Le 24 novembre 2025, en Jamaïque, Latifa Chambers a annoncé le décès de Jimmy Cliff, chanteur jamaïcain, 81 ans. Cause de la mort de Jimmy Cliff : une crise convulsive compliquée d’une pneumonie. Légende du reggae, figure majeure du ska et du rocksteady, l’auteur de Many Rivers to Cross a porté la musique jamaïcaine au monde. Hommages officiels et populaires saluent un précurseur, visage de The Harder They Come (1972).

L’annonce d’un départ qui clôt un demi-siècle d’échos

Le 24 novembre 2025, la Jamaïque a perdu l’une de ses voix tutélaires. Latifa Chambers, épouse de Jimmy CliffJames Chambers, né le 30 juillet 1944 – a confirmé la disparition du chanteur sur les comptes officiels de l’artiste. La nouvelle s’est répandue dans la soirée, d’abord au fil d’un message sobre. Ensuite, elle s’est diffusée par vagues d’hommages. Le Premier ministre Andrew Holness a salué un « géant culturel » dont la musique a donné un visage au pays. Le reggae perdait plus qu’un auteur de tubes : un passeur qui, avant l’icône universelle Bob Marley, avait porté hors de l’île les pulsations du ska, du rocksteady et du reggae.
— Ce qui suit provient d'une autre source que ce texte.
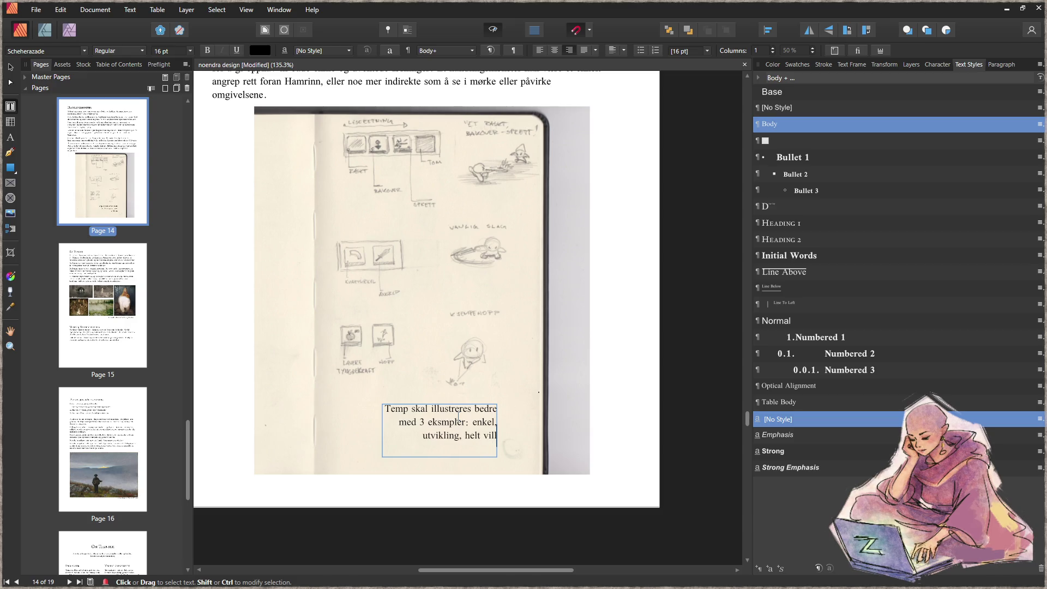
type(" og over")
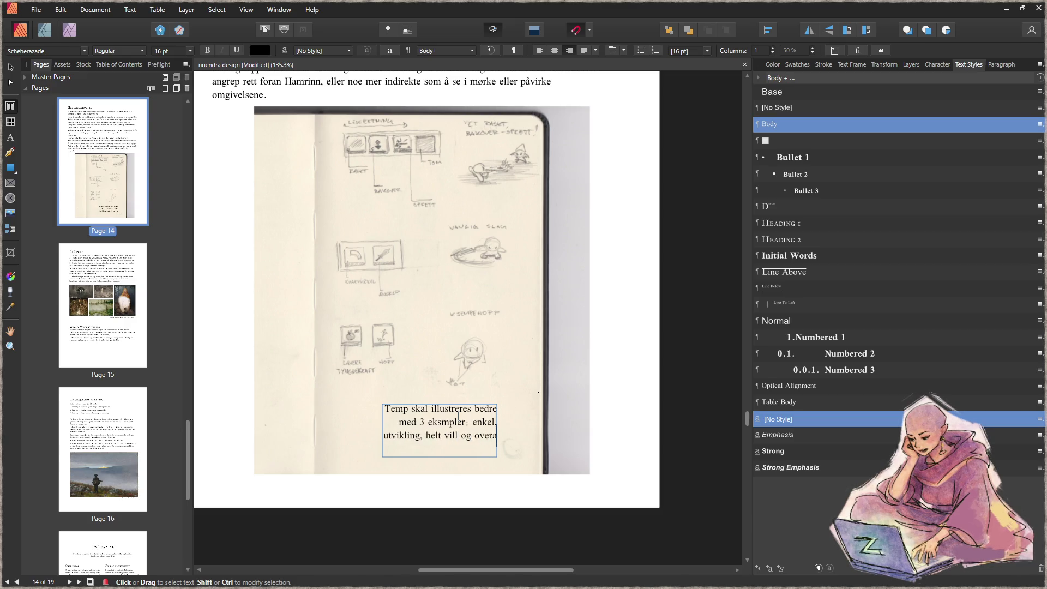
type("raskende")
key("Escape")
Des collines de Saint James aux trottoirs de Kingston

On l’imagine enfant dans le Somerton District, paroisse de Saint James, au nord-ouest de la Jamaïque. La campagne, les pluies lourdes, les sound systems qui strient la nuit. L’adolescent monte à Kingston avec l’assurance tenace de ceux qui n’ont rien à perdre. Il chante à tue-tête devant les échoppes, accroche l’oreille des propriétaires d’enceintes, tente sa chance dans les concours. On le dit insistant, entêté, presque importun. Cette obstination l’emmène à pousser la porte de Leslie Kong, commerçant devenu producteur. Il le persuade de passer de la glace au 45-tours. De cette rencontre naît « Hurricane Hattie », succès local qui ouvre une voie étroite mais sûre.
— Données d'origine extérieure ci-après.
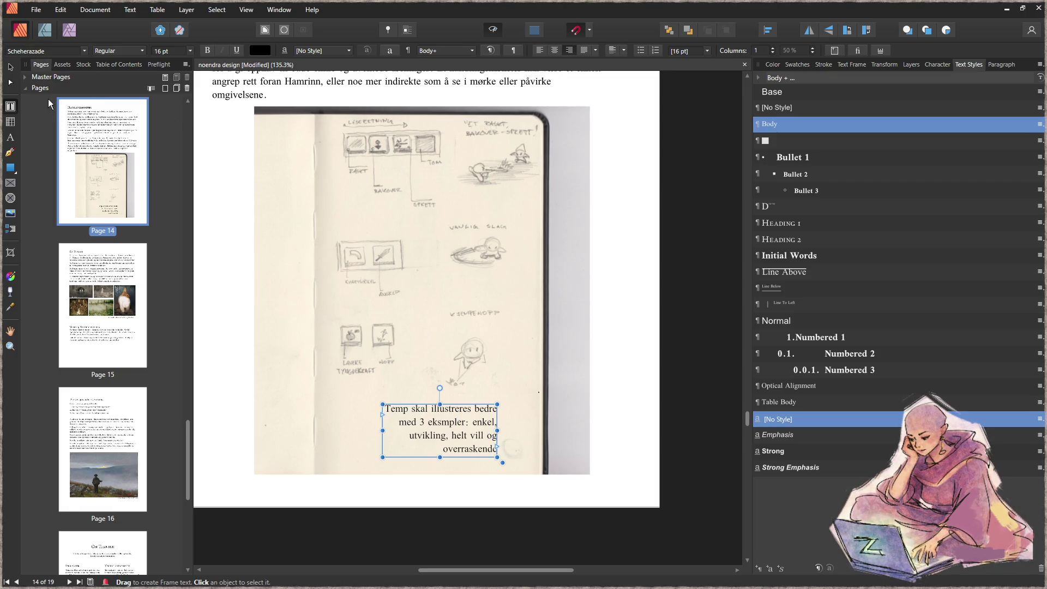
left_click(11, 66)
left_click(681, 253)
scroll(652, 261, "down", 4, "ctrl")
Londres, Island et le premier passeport du reggae

À la fin des années soixante, il rejoint Londres et signe chez Island Records. L’époque se cherche une nouvelle âme. Le monde rock veille du coin de l’œil. Jimmy Cliff apporte une ferveur, une diction claire, une mélancolie sans emphase. En 1969, « Wonderful World, Beautiful People » séduit au-delà des cercles jamaïcains. Many Rivers to Cross, écrite dans une chambre où l’attente pèse plus que la valise, devient un hymne intime, repris plus tard par quantité d’artistes. À cette heure, deux éléments se mettent en place. Le reggae trouve un passeport et Jimmy Cliff incarne déjà l’ambassade.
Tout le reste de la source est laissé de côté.